Through Place Matters, UWFC has grown to understand that relationships are really what are going to change the face of things, not just more money. By bringing additional relationships to an area that has been underinvested, Place Matters has been able to build connections in the neighborhoods, between the neighborhoods, and with the rest of the community. “We aren’t always the ones who have the answer, but we might know someone who does. So not only making sure we are going in it and trying to be supportive, but also bringing in other people and welcoming them and saying this is still just a part of this larger community,” says Alana.
We don’t have all the answers
Showing up with all the answers does not build trust in any relationship. By being willing to make and admit mistakes, being willing to say, “I don’t know,” UWFC has fostered stronger relationships in the communities and with their partner agencies. “People are always afraid to say, ‘I don’t know,’ or, ‘this didn’t work,’ but when something doesn’t work or something can be better and people see that you acted on that and see that their feedback has actually been taken into account, that just further strengthens the relationship because you are seen as an equal partner in this work,” says Cindy. “Just as the people that we have best relationships with, we prescribe good intent to them. We assume that they weren’t trying to harm us when they made a mistake. These relationships build that in. So when we make a misstep, it isn’t seen as a misstep. Oh, you didn’t know this and now you know. The relationship builds in on both sides that forgiveness, and that expectation that you are doing this from the right reason.
“A big part of our role now is to make sure a lot of this very carefully builds trust, and protecting and nurturing it as best as we can and so that we don’t let one wrong step bring us back to the first step.”
Another important role UWFC sees for themselves is to continue to make sure that the voices of the residents are the loudest voices. In the past, this is not the way UWFC has worked, and it is not the way a lot of their partners have worked. By being vigilant in respecting the residents’ voices, they hope to avoid falling back into old patterns.
Place Matters has impacted everything UWFC does now. It has changed their understanding of the importance of relationships and about working more directly with people and building those stronger connections. They recognize that long-term wins take a long time. Stronger communities are not built overnight. It can take many generations to make this change. And they are ok with that. Some progress may be very slow.

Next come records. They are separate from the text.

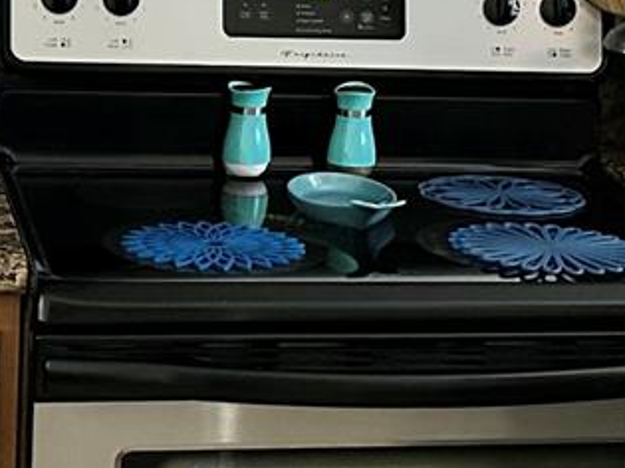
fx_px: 2202
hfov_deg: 16.2
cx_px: 274
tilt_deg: -11.5
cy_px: 161
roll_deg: -2.7
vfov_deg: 12.1
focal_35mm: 122
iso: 1000
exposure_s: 1/36
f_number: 1.78
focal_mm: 6.86
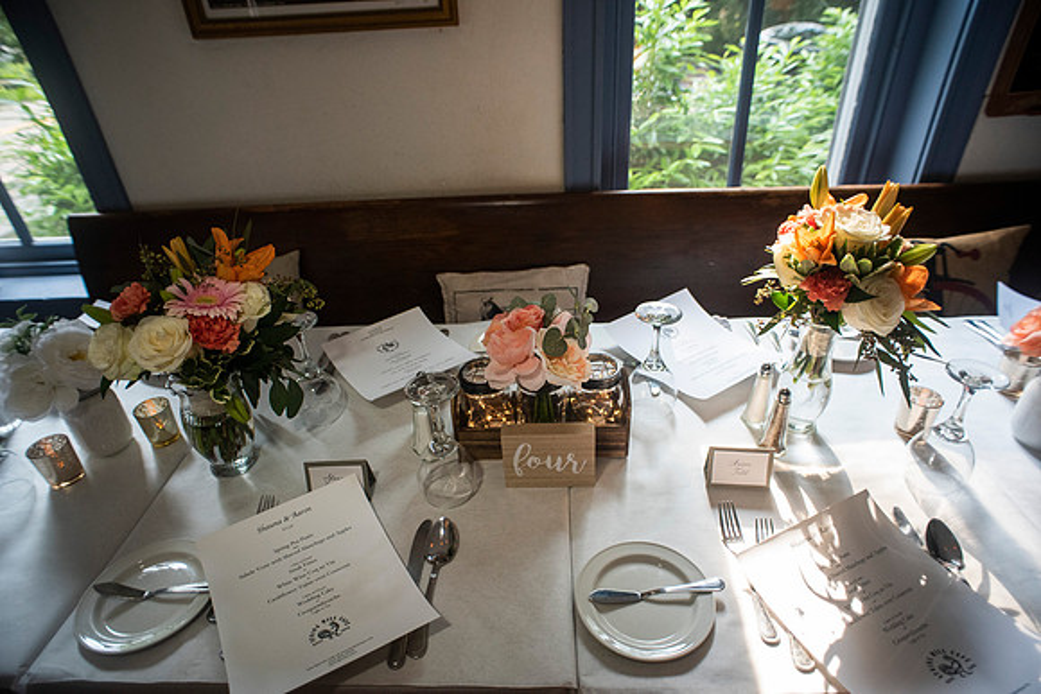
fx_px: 578
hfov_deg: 84.0
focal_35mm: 20
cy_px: 347
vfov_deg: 62.0
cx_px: 520
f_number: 2.8
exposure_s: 1/500
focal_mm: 20
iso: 1600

Foundations need to allow their grantees the comfort of coming in and saying what’s not working well, and if everyone is saying everything is perfect, no one is going to learn anything. “For us,” says Cindy, “to change that dynamic, we have to model that dynamic. When we are wrong we have to say we are wrong. Our intent is good, and our goals are the right goals, but we don’t have a defined path that we know is going to get us to them in 20 years. If we weren’t willing to figure it out, then we would only be able to do things that we could accomplish in the next 6 months, because that is as far as we can see. In order for us to work longer term, we have to be willing to be wrong a lot because we cannot see further out, and that also allows us to model it for our partners.”
Alana James is the Director of Community Based Collaborations for the United Way of Forsyth County. Cindy Gordineer is the President and CEO for UWFC.